Items listed in a dataset
++++++

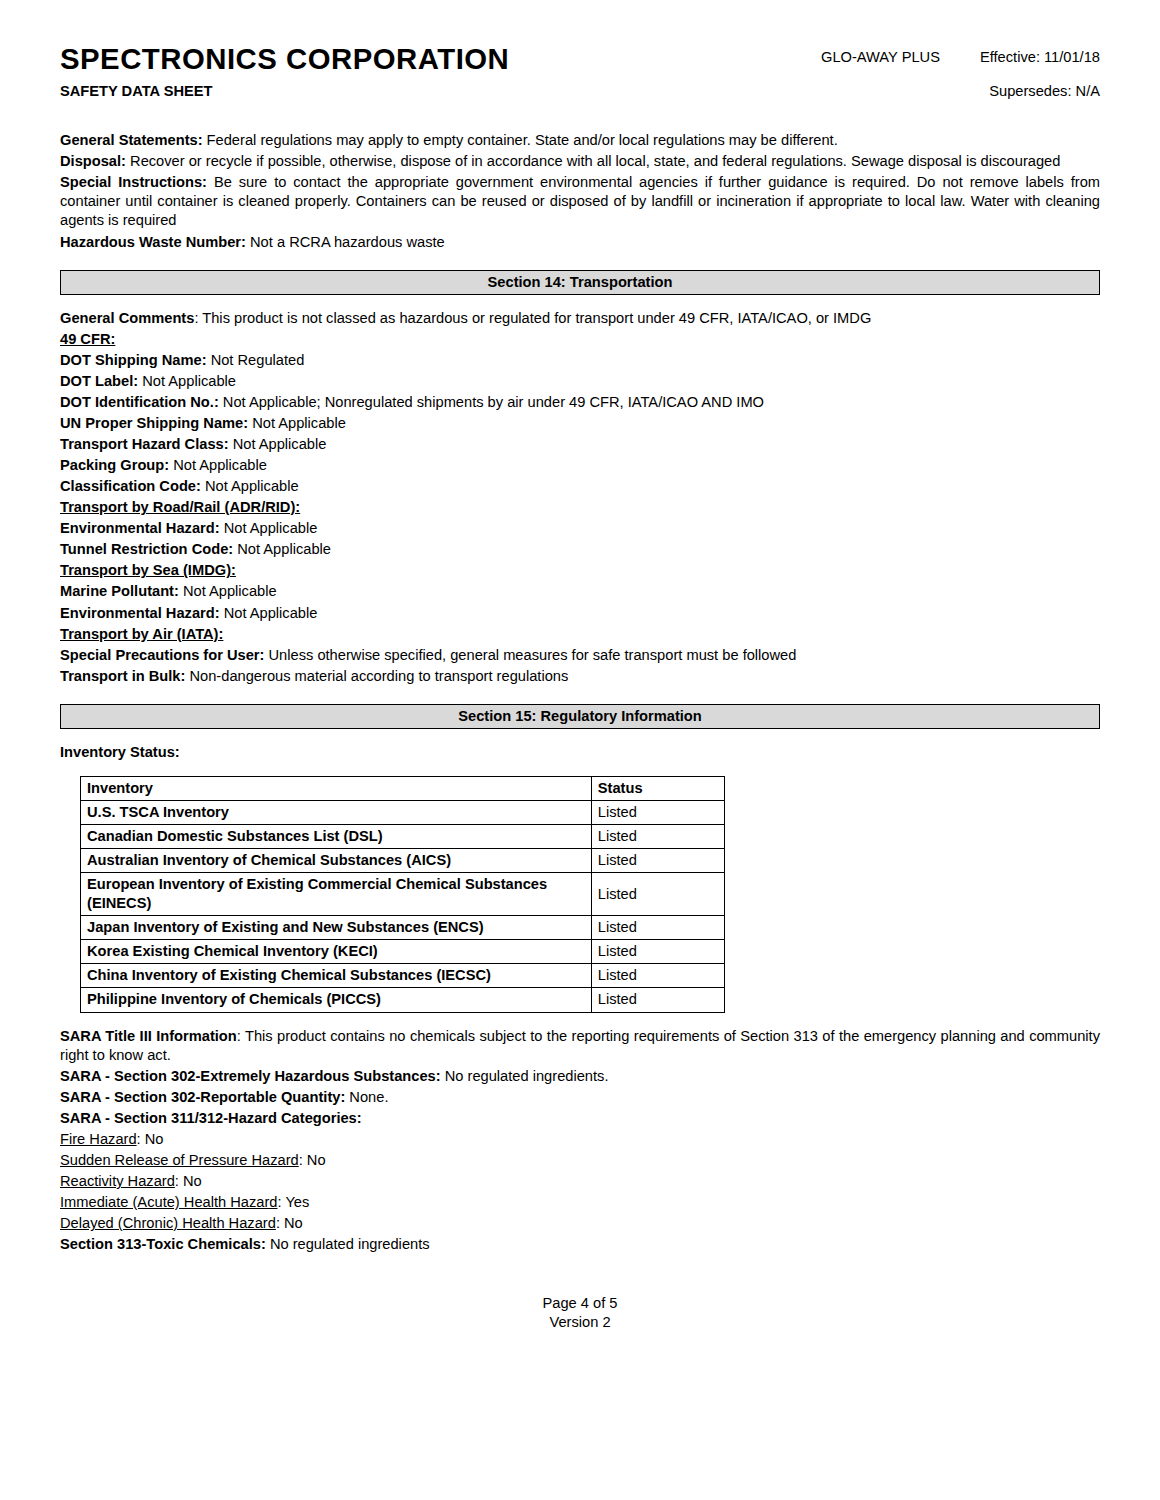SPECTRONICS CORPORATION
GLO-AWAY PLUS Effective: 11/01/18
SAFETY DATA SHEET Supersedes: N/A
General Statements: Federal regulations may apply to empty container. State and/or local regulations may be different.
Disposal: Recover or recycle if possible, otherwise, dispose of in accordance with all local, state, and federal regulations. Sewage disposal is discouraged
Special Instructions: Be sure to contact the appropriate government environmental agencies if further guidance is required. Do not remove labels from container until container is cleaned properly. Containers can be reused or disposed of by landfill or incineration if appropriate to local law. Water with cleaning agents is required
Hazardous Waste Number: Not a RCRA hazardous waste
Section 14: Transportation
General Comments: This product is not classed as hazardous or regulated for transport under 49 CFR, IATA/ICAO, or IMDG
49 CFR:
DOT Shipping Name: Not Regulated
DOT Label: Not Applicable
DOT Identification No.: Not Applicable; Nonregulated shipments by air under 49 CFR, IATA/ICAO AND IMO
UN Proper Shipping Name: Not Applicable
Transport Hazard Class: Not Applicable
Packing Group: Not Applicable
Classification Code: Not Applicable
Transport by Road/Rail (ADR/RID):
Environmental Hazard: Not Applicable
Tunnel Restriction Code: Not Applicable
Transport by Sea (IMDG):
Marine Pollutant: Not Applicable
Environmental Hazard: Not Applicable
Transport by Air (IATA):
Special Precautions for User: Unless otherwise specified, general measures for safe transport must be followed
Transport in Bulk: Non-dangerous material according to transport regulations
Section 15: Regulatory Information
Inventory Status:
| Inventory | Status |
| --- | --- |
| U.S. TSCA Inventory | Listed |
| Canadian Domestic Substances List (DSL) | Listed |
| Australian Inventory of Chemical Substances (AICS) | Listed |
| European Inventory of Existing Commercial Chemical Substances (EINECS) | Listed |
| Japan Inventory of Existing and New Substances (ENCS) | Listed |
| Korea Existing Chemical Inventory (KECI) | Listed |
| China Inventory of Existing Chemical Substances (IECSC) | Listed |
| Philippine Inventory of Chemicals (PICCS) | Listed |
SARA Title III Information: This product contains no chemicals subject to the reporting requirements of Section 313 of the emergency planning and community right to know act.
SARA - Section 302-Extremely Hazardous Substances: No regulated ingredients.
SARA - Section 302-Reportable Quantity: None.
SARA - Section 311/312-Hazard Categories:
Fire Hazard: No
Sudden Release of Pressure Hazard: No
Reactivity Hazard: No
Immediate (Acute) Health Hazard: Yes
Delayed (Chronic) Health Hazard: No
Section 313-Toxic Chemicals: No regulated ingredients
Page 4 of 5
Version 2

++++++

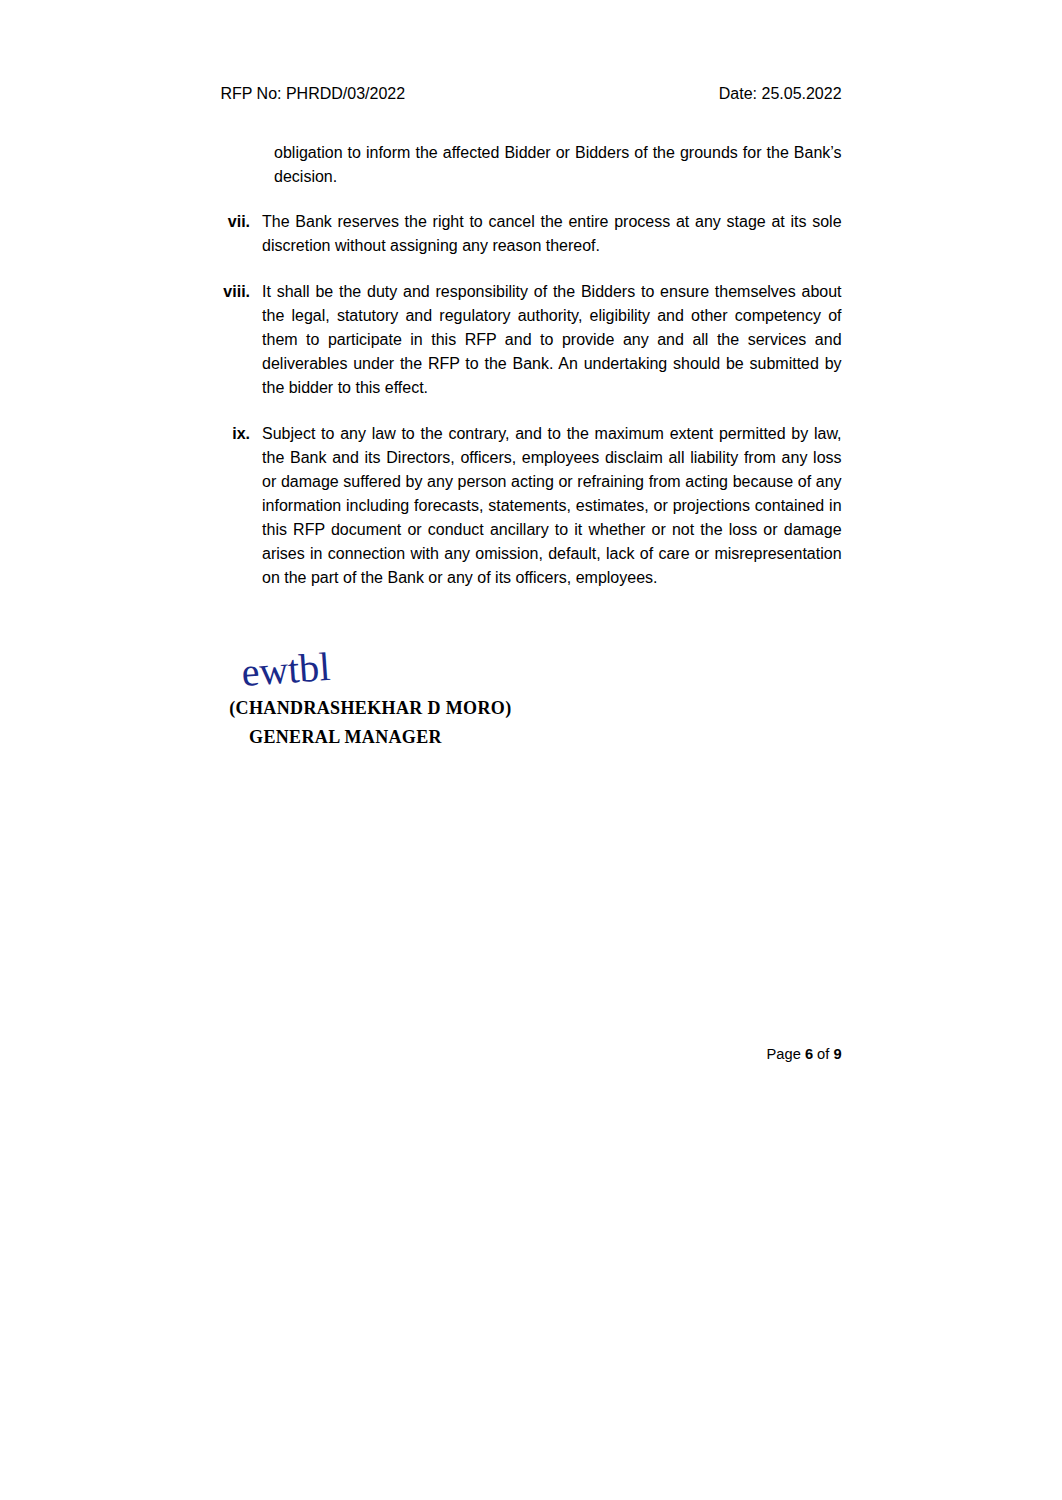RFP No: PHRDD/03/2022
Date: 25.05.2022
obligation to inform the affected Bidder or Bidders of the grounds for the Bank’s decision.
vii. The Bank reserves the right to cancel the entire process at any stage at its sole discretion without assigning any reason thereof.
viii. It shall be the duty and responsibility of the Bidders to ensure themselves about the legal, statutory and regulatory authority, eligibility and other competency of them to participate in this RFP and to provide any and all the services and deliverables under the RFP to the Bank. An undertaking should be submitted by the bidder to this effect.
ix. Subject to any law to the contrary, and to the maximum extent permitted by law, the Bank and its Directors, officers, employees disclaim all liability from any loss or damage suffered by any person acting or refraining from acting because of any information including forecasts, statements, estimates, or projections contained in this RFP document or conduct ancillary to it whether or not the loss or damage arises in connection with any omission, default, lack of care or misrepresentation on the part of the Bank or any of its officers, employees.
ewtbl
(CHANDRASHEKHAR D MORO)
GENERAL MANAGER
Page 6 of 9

++++++

# [Assignment]
Among the lines above, please find those with "ICAO" and copy them.

# [The answer]
General Comments: This product is not classed as hazardous or regulated for transport under 49 CFR, IATA/ICAO, or IMDG
DOT Identification No.: Not Applicable; Nonregulated shipments by air under 49 CFR, IATA/ICAO AND IMO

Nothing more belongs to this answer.